### TASK DESCRIPTION
Format the records below as a JSON list of strings, one string per line, with blank lines dropped. Omit the pictures.

Start of SOURCE DATA

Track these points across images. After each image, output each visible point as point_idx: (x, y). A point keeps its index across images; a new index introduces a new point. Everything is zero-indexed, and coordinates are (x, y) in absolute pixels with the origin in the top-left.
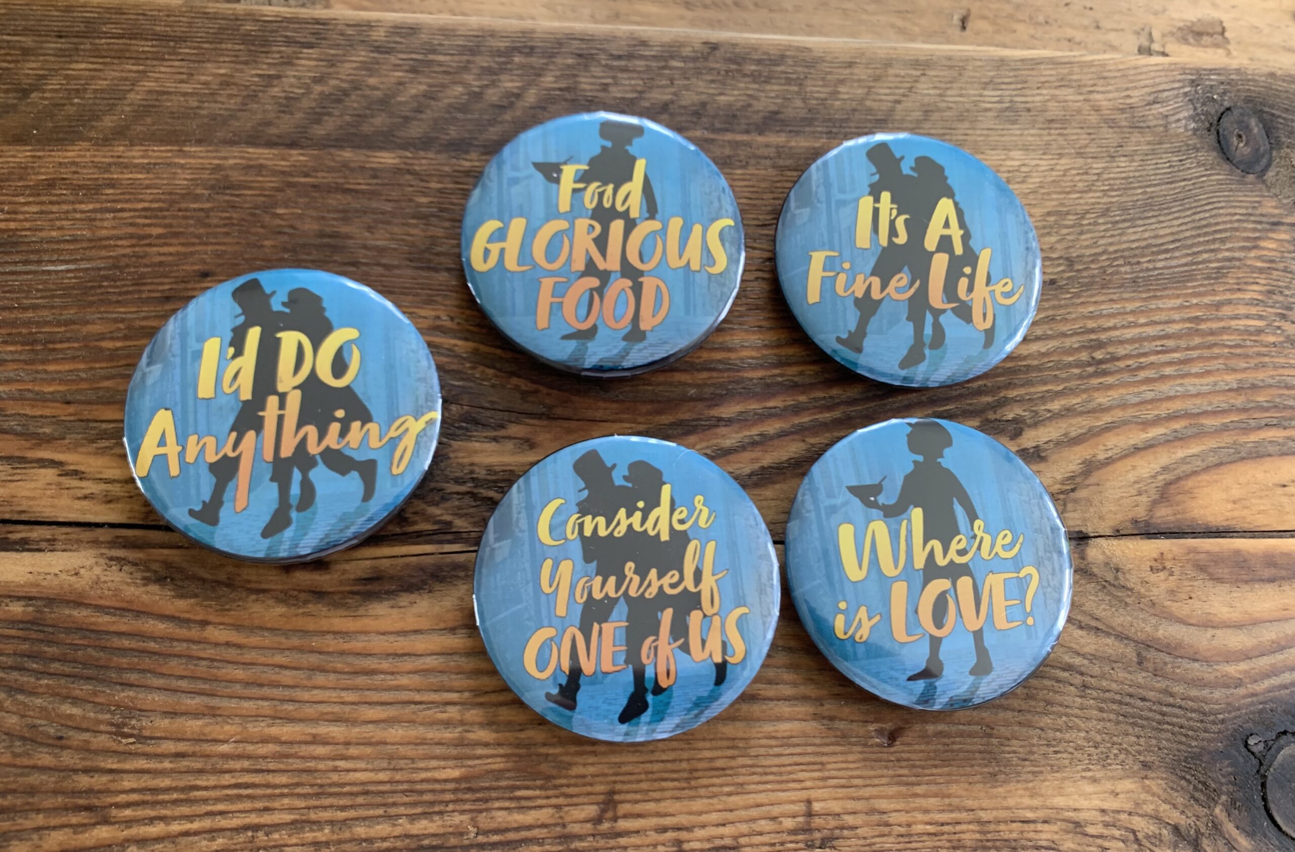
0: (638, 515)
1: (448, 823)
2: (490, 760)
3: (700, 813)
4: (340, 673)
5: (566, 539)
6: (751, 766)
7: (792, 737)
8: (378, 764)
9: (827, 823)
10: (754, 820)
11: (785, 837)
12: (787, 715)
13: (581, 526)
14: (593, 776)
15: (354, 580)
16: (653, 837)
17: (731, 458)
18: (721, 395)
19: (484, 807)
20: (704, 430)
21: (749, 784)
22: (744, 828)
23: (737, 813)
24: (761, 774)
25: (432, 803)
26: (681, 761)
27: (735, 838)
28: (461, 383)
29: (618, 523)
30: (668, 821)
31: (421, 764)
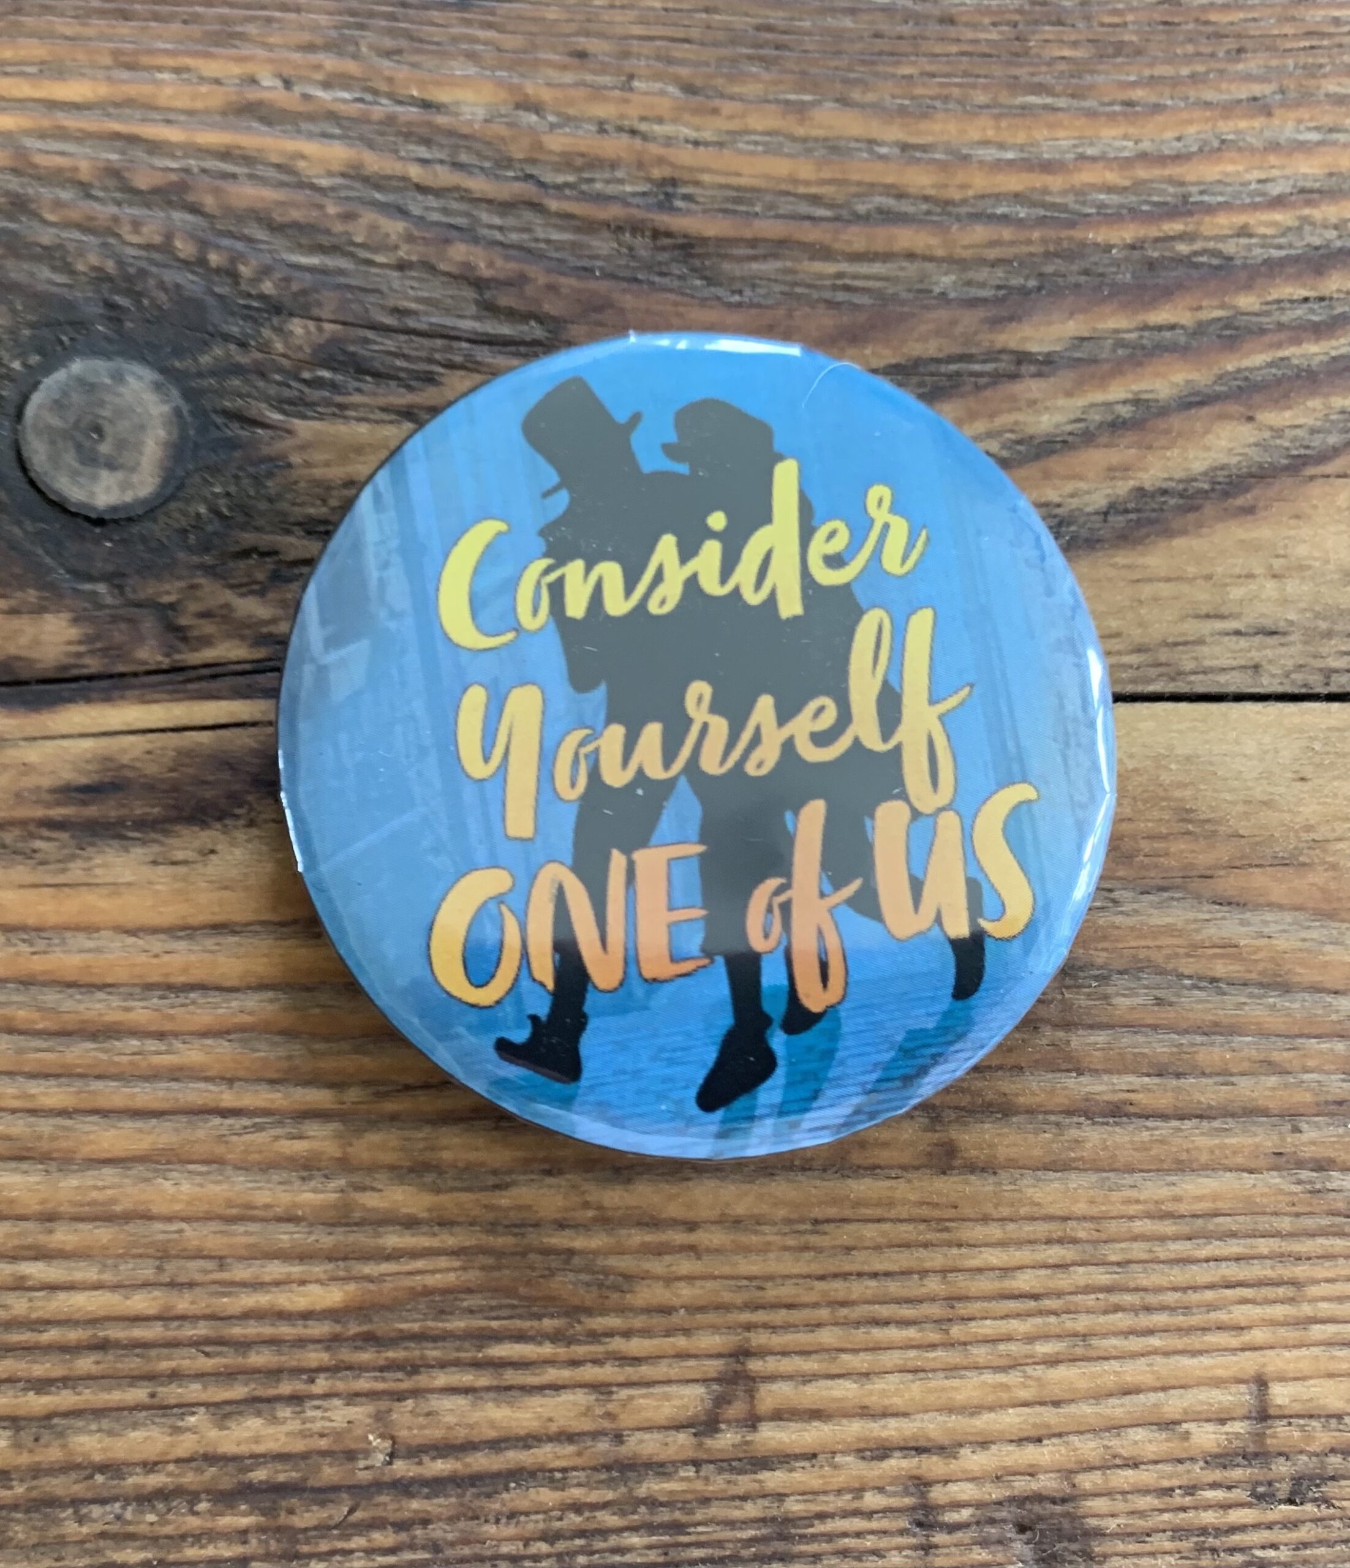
0: (711, 552)
1: (318, 1426)
2: (420, 1264)
3: (975, 1410)
4: (21, 1033)
5: (518, 629)
6: (1109, 1289)
7: (1216, 1214)
8: (127, 1270)
9: (1309, 1438)
10: (1116, 1428)
11: (1198, 1472)
12: (1204, 1158)
13: (557, 590)
14: (694, 1309)
15: (53, 791)
16: (853, 1468)
17: (1054, 463)
18: (1024, 292)
19: (406, 1385)
20: (978, 388)
21: (1105, 1335)
22: (1089, 1448)
23: (1072, 1409)
24: (1134, 1310)
25: (275, 1374)
26: (924, 1273)
27: (1068, 1473)
28: (314, 260)
29: (658, 578)
30: (891, 1429)
31: (241, 1272)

End of SOURCE DATA

### RESULT OF THIS TASK
[
  "Track these points across images. After each image, output each visible point as point_idx: (x, y). A point keeps its index across images; a new index introduces a new point. Everything is zero-indexed, and coordinates are (x, y) in absolute pixels with the origin in the top-left.",
  "0: (638, 515)",
  "1: (448, 823)",
  "2: (490, 760)",
  "3: (700, 813)",
  "4: (340, 673)",
  "5: (566, 539)",
  "6: (751, 766)",
  "7: (792, 737)",
  "8: (378, 764)",
  "9: (827, 823)",
  "10: (754, 820)",
  "11: (785, 837)",
  "12: (787, 715)",
  "13: (581, 526)",
  "14: (593, 776)",
  "15: (354, 580)",
  "16: (653, 837)",
  "17: (731, 458)",
  "18: (721, 395)",
  "19: (484, 807)",
  "20: (704, 430)",
  "21: (749, 784)",
  "22: (744, 828)",
  "23: (737, 813)",
  "24: (761, 774)",
  "25: (432, 803)",
  "26: (681, 761)",
  "27: (735, 838)",
  "28: (461, 383)",
  "29: (618, 523)",
  "30: (668, 821)",
  "31: (421, 764)",
  "0: (711, 552)",
  "1: (318, 1426)",
  "2: (420, 1264)",
  "3: (975, 1410)",
  "4: (21, 1033)",
  "5: (518, 629)",
  "6: (1109, 1289)",
  "7: (1216, 1214)",
  "8: (127, 1270)",
  "9: (1309, 1438)",
  "10: (1116, 1428)",
  "11: (1198, 1472)",
  "12: (1204, 1158)",
  "13: (557, 590)",
  "14: (694, 1309)",
  "15: (53, 791)",
  "16: (853, 1468)",
  "17: (1054, 463)",
  "18: (1024, 292)",
  "19: (406, 1385)",
  "20: (978, 388)",
  "21: (1105, 1335)",
  "22: (1089, 1448)",
  "23: (1072, 1409)",
  "24: (1134, 1310)",
  "25: (275, 1374)",
  "26: (924, 1273)",
  "27: (1068, 1473)",
  "28: (314, 260)",
  "29: (658, 578)",
  "30: (891, 1429)",
  "31: (241, 1272)"
]